_Directions_
Take each line below that has "should" and copy it.

_Saved entries_
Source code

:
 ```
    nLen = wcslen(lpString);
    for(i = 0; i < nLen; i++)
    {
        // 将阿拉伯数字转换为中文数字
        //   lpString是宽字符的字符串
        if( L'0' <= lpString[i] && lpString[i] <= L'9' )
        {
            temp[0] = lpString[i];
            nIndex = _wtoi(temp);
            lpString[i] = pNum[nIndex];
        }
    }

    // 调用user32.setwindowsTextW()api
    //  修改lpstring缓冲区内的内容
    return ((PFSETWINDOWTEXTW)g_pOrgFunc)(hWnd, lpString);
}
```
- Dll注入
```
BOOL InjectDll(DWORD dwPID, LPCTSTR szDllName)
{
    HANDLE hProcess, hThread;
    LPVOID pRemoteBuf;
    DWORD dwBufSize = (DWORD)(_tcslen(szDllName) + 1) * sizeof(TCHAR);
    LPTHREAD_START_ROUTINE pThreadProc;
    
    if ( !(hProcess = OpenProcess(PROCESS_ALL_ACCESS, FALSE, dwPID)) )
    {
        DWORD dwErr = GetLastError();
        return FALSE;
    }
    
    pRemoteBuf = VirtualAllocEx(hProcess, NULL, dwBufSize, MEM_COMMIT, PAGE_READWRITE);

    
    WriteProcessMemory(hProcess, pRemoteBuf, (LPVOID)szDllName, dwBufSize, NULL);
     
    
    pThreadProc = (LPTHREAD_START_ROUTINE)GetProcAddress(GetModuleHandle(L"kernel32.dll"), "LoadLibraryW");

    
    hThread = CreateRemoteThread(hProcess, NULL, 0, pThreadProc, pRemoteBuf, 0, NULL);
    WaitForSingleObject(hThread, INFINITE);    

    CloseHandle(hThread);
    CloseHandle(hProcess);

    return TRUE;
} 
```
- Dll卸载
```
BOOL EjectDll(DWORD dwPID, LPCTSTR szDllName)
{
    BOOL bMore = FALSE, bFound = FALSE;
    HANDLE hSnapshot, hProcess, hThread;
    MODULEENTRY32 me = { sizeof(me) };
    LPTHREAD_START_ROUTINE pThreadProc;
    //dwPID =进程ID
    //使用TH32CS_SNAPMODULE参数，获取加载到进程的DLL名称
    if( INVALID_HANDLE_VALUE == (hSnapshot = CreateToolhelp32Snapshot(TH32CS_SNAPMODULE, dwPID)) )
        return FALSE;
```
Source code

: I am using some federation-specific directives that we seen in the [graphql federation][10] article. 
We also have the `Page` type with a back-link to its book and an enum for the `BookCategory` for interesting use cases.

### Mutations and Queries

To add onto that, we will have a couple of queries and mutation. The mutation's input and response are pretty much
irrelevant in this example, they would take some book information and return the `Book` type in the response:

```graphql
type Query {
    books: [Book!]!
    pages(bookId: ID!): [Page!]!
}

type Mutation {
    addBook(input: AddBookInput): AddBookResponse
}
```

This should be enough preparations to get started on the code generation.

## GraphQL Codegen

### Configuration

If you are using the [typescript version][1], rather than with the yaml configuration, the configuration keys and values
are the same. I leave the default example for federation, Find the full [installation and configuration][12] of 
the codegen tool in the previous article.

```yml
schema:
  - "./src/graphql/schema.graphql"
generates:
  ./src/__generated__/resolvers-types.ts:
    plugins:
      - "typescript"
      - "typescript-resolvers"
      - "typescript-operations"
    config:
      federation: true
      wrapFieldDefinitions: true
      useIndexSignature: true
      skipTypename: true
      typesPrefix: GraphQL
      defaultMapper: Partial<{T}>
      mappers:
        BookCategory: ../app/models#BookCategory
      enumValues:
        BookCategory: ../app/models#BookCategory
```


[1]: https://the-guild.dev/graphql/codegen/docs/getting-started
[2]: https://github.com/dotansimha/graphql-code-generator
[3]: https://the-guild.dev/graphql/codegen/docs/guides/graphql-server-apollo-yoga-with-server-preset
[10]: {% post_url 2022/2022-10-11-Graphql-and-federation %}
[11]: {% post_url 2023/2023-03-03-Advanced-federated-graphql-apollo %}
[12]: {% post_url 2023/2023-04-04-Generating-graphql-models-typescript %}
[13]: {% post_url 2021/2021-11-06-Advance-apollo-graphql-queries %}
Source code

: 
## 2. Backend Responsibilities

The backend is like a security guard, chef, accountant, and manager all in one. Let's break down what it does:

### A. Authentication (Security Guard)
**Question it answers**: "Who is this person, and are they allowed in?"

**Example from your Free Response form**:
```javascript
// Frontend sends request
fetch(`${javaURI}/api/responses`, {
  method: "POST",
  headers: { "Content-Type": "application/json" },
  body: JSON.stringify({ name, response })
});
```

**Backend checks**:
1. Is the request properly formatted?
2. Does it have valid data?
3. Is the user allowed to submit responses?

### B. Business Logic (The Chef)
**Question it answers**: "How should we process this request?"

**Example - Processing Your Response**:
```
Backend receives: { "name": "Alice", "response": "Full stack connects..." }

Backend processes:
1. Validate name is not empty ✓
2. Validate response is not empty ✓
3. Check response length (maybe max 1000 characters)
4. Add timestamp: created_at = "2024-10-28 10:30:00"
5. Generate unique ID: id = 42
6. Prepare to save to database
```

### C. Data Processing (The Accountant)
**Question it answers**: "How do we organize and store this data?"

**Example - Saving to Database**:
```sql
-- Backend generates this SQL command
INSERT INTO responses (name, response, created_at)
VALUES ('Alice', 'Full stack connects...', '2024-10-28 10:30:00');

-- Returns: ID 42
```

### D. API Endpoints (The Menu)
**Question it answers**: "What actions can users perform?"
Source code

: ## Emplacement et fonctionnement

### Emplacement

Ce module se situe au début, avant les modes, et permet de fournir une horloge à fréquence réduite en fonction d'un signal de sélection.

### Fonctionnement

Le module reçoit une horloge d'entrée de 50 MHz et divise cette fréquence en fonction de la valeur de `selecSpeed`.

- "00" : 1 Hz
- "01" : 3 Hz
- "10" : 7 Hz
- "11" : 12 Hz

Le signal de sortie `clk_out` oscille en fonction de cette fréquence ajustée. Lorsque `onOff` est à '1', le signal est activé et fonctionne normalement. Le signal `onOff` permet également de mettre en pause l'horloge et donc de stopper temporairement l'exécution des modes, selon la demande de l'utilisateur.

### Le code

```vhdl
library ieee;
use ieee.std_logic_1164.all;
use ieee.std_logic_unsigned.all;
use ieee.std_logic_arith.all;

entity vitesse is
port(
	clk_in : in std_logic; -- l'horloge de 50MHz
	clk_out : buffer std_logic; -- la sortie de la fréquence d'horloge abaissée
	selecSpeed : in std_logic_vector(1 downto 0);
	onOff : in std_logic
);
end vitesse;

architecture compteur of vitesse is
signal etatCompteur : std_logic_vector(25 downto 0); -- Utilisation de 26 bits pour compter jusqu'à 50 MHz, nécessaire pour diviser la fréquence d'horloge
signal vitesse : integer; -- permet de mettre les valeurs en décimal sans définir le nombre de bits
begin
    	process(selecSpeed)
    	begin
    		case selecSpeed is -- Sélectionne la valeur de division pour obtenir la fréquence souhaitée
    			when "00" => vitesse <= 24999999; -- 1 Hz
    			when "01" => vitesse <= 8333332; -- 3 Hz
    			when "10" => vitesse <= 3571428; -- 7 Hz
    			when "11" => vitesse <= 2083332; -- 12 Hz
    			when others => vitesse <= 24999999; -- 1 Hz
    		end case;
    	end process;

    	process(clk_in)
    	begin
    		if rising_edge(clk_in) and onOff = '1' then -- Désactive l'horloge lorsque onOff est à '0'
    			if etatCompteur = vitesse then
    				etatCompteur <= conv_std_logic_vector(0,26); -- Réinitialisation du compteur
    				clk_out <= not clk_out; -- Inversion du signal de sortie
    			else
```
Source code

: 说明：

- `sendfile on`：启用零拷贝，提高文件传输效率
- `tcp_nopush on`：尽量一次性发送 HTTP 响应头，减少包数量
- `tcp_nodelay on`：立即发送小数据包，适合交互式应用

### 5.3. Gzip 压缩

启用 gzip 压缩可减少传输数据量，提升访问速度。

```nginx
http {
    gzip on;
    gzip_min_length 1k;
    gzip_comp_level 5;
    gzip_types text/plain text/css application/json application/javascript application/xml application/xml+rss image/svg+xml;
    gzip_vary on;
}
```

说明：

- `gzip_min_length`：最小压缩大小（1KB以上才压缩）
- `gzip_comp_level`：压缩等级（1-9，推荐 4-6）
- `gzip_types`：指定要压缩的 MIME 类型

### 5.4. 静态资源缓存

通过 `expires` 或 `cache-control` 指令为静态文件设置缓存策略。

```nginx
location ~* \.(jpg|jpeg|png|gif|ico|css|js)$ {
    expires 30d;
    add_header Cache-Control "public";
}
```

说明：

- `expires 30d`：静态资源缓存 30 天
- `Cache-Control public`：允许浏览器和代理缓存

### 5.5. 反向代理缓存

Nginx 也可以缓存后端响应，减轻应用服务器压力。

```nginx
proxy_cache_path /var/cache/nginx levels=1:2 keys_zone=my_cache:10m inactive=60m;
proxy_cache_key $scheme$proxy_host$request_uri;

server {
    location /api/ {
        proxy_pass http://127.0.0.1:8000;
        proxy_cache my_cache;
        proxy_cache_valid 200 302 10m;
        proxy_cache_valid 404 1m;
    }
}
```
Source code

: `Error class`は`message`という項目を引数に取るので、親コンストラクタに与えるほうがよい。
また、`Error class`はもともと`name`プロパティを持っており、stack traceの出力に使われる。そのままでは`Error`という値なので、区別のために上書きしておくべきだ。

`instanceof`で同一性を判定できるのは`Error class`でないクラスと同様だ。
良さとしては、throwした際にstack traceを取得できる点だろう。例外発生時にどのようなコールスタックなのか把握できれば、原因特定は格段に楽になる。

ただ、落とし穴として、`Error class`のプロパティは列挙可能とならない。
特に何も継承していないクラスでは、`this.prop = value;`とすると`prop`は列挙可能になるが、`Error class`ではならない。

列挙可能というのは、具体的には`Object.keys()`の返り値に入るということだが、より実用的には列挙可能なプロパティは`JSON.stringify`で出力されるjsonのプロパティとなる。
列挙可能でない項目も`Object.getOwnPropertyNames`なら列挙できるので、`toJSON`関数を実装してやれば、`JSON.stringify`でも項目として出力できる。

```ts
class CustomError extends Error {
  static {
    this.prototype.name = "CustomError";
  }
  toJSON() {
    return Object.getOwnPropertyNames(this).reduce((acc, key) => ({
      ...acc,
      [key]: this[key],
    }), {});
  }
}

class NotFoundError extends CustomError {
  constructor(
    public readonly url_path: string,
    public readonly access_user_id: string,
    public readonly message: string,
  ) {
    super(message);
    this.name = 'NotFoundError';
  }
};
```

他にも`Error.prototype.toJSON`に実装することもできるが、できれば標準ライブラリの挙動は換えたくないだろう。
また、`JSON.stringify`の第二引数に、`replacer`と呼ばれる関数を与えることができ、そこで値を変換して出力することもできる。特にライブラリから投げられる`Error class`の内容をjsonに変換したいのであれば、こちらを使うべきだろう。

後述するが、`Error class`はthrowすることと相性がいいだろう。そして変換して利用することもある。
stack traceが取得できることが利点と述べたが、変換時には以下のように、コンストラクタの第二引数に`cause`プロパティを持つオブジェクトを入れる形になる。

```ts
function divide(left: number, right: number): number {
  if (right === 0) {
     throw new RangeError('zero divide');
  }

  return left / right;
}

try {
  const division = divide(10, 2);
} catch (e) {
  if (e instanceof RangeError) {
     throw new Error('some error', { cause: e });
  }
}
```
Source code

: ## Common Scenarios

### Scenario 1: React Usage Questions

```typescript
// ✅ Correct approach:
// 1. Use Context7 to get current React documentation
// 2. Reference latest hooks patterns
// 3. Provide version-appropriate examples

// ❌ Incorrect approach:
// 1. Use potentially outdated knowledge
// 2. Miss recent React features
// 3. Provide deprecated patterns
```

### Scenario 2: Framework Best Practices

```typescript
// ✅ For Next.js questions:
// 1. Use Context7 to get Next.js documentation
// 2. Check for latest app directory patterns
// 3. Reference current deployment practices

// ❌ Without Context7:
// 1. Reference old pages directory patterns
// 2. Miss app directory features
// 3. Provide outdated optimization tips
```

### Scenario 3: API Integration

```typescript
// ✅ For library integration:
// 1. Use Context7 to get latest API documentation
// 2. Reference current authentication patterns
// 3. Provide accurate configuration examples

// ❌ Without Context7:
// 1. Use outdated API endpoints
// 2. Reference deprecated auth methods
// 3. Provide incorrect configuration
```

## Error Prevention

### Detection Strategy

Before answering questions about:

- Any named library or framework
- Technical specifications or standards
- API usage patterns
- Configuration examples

_Solution to this task_
This should be enough preparations to get started on the code generation.
**Question it answers**: "How should we process this request?"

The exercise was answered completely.